Cerca de 680 mil crianças na Venezuela necessitam de assistência humanitária após fortes terremotos
Dois terremotos de magnitude 7,2 e 7,5 na Venezuela deixaram 680 mil crianças necessitando de ajuda humanitária e danificaram 432 escolas. O Unicef mobilizou equipes para atender 650 mil pessoas e enviou 20 toneladas de suprimentos médicos. A operação de emergência tem custo estimado em US$ 52 milhões
Cerca de 680 mil crianças na Venezuela necessitam de assistência humanitária após a ocorrência de dois terremotos, com magnitudes de 7,2 e 7,5, no último dia 24. Os abalos, registrados com apenas um minuto de intervalo, representam o evento sísmico mais grave do país em quase cem anos. A região de Catia La Mar, no estado de La Guaira, teve quase um terço de suas edificações destruídas.
A infraestrutura de saúde em Caracas e nos estados de La Guaira, Carabobo, Aragua e Falcón encontra-se em estado crítico, com hospitais operando acima da capacidade e comprometendo o atendimento a mulheres grávidas e crianças.
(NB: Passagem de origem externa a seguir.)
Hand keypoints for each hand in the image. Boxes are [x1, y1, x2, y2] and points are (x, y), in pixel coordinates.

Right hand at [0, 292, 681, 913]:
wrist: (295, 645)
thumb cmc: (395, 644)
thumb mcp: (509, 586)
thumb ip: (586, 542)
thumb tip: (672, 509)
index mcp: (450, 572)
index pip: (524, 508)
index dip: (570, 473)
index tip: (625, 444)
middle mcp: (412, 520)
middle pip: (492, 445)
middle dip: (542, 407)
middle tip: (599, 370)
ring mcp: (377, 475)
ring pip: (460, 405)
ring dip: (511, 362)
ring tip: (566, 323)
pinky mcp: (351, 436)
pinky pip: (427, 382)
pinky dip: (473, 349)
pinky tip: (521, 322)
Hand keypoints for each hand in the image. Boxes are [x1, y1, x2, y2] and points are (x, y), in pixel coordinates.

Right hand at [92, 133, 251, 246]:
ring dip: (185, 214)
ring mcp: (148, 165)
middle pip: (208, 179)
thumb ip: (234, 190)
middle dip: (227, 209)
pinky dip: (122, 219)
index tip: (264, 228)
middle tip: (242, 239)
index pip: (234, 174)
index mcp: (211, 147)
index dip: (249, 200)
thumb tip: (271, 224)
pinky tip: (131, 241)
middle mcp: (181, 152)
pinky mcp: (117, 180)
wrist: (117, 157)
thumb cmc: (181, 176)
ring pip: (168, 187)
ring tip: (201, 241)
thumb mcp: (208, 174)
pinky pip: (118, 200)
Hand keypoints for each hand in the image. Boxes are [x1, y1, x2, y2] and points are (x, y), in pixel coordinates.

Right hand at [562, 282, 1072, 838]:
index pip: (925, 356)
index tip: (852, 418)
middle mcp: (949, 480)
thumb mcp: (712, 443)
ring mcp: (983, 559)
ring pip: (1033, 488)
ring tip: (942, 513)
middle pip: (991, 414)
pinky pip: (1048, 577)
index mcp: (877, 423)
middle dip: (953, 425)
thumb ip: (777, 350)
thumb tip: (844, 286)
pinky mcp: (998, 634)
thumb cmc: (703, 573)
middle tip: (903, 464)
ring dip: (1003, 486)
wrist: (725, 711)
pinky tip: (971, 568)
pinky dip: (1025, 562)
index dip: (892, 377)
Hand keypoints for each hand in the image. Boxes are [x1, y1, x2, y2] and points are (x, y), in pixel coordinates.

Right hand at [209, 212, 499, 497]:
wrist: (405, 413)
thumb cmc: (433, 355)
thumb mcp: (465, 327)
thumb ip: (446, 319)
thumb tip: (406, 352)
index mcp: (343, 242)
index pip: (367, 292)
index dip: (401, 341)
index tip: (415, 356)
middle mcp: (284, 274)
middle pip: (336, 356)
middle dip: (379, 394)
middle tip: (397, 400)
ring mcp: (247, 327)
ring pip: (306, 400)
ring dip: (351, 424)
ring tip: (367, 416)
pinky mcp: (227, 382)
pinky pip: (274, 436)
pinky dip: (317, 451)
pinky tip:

No setor educacional, 432 escolas foram danificadas, o que corresponde a mais de um terço das unidades na zona afetada; as instituições que permaneceram intactas estão sendo utilizadas como abrigos temporários.
Para enfrentar a crise, o Unicef mobilizou equipes de emergência para prestar auxílio em nutrição, saúde, saneamento e acesso a água potável para 650 mil pessoas, incluindo 234 mil crianças. Uma remessa de 20 toneladas de suprimentos médicos já foi entregue ao país, e nova carga vinda de Copenhague deve chegar nos próximos dias. Somadas, as duas remessas atendem 100 mil pessoas.
O custo estimado para a resposta à emergência é de US$ 52 milhões, dos quais US$ 3,5 milhões já foram mobilizados para suprimentos e equipes iniciais. Enquanto a recuperação avança, a instabilidade geológica persiste: nesta segunda-feira (29), um novo tremor de magnitude 4,6 foi registrado com epicentro em Carabelleda, no estado de La Guaira, sendo sentido também na capital, Caracas.